As someone with multiple cultural identities, I’ve always been a little fuzzy on borders. How could it make sense for someone to draw a line on the earth, and announce that on one side of the line there’s one cultural group, and on the other side there’s another? Surely there’s overlap.
Before my mother’s apartment was destroyed in a fire in 2003, she showed me her father’s passport. It was written in another language, in the Cyrillic alphabet. “He was born in Poland, but he was Ukrainian,” she told me. “That was back when the borders were constantly shifting, depending on who had won the most recent war.”
Borders have always been a flexible concept.
An Anishinaabe Elder recently told me that he doesn’t like the term First Nations. “We aren’t Nations,” he said, “We’re cultures. And we didn’t have territories. We shared land. All of our territories overlapped.”
That made sense to me.
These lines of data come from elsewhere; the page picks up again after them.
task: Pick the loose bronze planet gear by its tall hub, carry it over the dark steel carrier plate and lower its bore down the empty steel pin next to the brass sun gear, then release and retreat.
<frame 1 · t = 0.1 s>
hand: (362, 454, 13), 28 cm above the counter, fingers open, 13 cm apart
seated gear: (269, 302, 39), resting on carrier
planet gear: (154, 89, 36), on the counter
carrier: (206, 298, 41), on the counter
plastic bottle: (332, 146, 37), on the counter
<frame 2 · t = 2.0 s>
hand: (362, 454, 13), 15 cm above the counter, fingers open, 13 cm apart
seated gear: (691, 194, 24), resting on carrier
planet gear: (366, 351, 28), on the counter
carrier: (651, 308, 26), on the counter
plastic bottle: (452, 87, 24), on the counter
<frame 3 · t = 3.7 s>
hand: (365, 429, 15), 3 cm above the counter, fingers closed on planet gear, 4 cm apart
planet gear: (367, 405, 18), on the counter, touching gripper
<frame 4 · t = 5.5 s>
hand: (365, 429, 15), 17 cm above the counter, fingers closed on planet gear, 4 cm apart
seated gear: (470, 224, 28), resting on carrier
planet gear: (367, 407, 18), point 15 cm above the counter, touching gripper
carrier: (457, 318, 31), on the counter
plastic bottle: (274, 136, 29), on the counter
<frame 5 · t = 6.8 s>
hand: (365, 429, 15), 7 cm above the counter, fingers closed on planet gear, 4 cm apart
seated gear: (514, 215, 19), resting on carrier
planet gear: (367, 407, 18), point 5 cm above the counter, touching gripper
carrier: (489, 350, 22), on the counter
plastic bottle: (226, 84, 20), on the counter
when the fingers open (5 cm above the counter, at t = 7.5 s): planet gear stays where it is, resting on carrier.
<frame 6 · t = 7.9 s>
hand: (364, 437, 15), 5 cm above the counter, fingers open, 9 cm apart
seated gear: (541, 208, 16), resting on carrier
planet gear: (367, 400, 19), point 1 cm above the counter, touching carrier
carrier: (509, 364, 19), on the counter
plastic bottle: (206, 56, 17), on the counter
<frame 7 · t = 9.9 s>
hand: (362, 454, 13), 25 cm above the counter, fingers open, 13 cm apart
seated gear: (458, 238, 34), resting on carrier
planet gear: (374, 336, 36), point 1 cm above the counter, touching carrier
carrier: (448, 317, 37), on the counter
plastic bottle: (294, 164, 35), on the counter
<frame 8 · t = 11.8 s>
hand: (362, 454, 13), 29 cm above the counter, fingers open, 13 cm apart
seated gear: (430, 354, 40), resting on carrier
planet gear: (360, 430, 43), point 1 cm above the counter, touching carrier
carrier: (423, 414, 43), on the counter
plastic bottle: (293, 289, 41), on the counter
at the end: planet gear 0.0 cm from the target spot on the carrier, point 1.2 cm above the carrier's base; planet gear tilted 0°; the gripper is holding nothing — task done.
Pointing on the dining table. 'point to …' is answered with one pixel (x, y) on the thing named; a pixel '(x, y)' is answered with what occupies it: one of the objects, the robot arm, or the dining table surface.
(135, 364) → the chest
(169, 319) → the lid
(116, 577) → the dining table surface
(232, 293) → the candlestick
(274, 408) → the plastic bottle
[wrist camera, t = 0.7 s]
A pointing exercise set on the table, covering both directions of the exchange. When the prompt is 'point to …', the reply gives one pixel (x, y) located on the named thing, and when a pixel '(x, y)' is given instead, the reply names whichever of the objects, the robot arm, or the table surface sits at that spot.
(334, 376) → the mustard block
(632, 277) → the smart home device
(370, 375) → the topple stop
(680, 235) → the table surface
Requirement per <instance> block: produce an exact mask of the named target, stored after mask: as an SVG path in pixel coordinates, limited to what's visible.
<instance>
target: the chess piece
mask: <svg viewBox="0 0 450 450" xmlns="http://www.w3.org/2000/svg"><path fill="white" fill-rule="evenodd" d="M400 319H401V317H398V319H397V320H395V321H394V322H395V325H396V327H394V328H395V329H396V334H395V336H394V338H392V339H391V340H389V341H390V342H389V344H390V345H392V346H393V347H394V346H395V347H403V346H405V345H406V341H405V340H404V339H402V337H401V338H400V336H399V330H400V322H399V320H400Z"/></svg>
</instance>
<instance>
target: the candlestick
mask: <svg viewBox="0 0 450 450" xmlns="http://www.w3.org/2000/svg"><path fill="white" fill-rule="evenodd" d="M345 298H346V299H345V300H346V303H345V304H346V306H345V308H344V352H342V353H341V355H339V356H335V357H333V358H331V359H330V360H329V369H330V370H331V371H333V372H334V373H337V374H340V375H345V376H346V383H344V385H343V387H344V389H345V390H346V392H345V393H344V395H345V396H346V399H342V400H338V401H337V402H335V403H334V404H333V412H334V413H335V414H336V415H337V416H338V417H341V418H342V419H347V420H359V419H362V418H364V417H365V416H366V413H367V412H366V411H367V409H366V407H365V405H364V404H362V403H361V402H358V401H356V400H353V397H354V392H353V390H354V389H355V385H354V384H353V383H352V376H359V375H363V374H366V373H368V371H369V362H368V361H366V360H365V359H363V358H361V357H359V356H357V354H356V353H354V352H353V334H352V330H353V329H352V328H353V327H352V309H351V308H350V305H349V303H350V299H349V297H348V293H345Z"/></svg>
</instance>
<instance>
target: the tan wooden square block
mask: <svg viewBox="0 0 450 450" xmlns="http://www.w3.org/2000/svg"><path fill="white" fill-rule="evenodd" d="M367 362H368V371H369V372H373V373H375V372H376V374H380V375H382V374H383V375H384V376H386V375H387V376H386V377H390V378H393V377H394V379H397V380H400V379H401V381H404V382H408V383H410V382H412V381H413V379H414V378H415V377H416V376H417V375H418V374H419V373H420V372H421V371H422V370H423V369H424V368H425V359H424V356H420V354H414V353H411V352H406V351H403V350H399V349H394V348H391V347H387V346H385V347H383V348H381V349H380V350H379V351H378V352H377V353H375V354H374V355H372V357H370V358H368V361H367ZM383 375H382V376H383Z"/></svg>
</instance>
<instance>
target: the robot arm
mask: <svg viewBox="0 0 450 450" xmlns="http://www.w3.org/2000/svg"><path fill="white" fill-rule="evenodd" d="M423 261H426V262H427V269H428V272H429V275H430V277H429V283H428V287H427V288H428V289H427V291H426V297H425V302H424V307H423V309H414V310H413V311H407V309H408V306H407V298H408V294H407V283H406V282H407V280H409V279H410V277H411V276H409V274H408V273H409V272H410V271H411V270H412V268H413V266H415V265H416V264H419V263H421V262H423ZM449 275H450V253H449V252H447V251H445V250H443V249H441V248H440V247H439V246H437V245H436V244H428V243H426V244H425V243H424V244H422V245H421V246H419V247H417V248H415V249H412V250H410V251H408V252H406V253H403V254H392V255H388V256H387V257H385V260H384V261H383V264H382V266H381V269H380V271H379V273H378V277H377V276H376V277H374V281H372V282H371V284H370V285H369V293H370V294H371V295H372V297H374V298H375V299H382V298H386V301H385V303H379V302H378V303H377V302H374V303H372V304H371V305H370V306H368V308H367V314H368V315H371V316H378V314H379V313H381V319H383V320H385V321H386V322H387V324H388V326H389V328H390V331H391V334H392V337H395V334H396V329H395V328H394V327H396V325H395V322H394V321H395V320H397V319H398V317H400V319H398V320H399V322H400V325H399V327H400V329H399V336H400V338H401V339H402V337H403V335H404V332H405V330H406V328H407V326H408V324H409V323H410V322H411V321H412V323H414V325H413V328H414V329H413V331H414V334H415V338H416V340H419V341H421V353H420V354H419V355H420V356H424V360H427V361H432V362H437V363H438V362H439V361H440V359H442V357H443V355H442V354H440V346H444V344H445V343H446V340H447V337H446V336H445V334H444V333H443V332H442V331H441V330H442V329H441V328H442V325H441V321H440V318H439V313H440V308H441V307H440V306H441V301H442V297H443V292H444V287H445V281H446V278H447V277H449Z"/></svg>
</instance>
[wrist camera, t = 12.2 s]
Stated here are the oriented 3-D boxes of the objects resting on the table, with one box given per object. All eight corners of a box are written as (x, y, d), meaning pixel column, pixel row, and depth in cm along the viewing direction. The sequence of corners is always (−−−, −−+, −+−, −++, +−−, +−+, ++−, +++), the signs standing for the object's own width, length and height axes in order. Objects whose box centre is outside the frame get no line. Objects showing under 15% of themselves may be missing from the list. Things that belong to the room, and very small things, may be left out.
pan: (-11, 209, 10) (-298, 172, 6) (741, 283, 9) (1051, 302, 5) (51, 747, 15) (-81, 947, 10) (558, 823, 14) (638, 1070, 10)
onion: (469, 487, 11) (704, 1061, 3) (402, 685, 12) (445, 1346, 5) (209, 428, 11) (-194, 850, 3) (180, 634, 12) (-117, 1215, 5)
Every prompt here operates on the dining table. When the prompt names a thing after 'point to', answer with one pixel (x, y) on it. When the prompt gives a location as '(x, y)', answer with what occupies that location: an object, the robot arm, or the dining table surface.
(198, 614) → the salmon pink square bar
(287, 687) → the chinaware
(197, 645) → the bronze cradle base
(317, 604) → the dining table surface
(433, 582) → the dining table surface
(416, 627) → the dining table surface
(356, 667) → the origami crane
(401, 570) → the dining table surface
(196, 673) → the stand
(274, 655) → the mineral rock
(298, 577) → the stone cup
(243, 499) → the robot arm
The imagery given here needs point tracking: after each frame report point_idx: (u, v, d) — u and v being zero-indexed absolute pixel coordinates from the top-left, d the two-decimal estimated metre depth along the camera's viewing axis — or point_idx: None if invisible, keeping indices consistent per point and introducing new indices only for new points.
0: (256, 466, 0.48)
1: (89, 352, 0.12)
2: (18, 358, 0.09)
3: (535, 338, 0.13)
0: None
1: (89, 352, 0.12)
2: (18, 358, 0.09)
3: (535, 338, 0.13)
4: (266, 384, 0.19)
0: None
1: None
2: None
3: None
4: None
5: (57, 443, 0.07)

If you look at a website like native-land.ca, which attempts to map out Indigenous territories around the world, you will find an overlapping sea of colours and of cascading circles that share boundaries with others. There was no neat and tidy line that was enforced the way today’s international borders are. In fact, it was in some ways the opposite. I’ve heard Indigenous oral histories of how different communities would share certain lands — where one community or group might use it in the winter, and another would use it in the summer.
Land use was flexible, and changed to respond to the needs of the people who lived there. But, it required a willingness to cooperate.
When I read about Ukrainian people now pouring into Poland, I think about how long these two distinct cultures have been neighbours, and I wonder how much culture they share in common. I think of how my grandfather was nationally Polish, but culturally Ukrainian.
I’ve been seeing a lot of pro-Ukrainian sentiment on social media. There seems to be a lot of literal and figurative flag-waving online these days. Nationalism is something I’ve never understood, perhaps because of my multiple identities. People seem enamoured with Ukrainian grandmothers, but I can’t help but to also think of Russian grandmothers. Surely they have much in common with their Ukrainian sisters.
Today, as a madman once again wages a bloody attack on a people, we are left to watch, heartbroken. I can imagine that Russians may be more horrified about the war than the rest of the world, because it is happening in their name. In fact, thousands of Russians, in more than 50 cities were detained by police for protesting the invasion of Ukraine.
My grandfather immigrated to Canada as a teenager, and when the Canadian border agent couldn’t pronounce his name, Yaslov, he was given the name Joe. Joe ended up marrying my maternal grandmother, Mary-Jo and together they made a home in Bienfait, a tiny town in Saskatchewan, near the American border. My grandfather Joe died when my mother was 16, long before I was born. I know him only through stories and pictures.
From what I’ve been told, he was a strict man with a commanding presence, one that my grandmother and aunts feared and respected. He spoiled my mother, the baby, by buying her presents and bringing her home books. He was a coal miner who tried to create his own co-op mine, but it failed. He was once hit by a train - albeit a slow moving one - and survived. He died at the age of 55, on the steps of the mine, his hand on the handrail. At first my grandmother didn’t receive his death pension because he didn’t die while underground in the mine. But after two years of my mother’s lobbying, my grandma received a cheque. My mother, in her teens when it all went down, was very proud.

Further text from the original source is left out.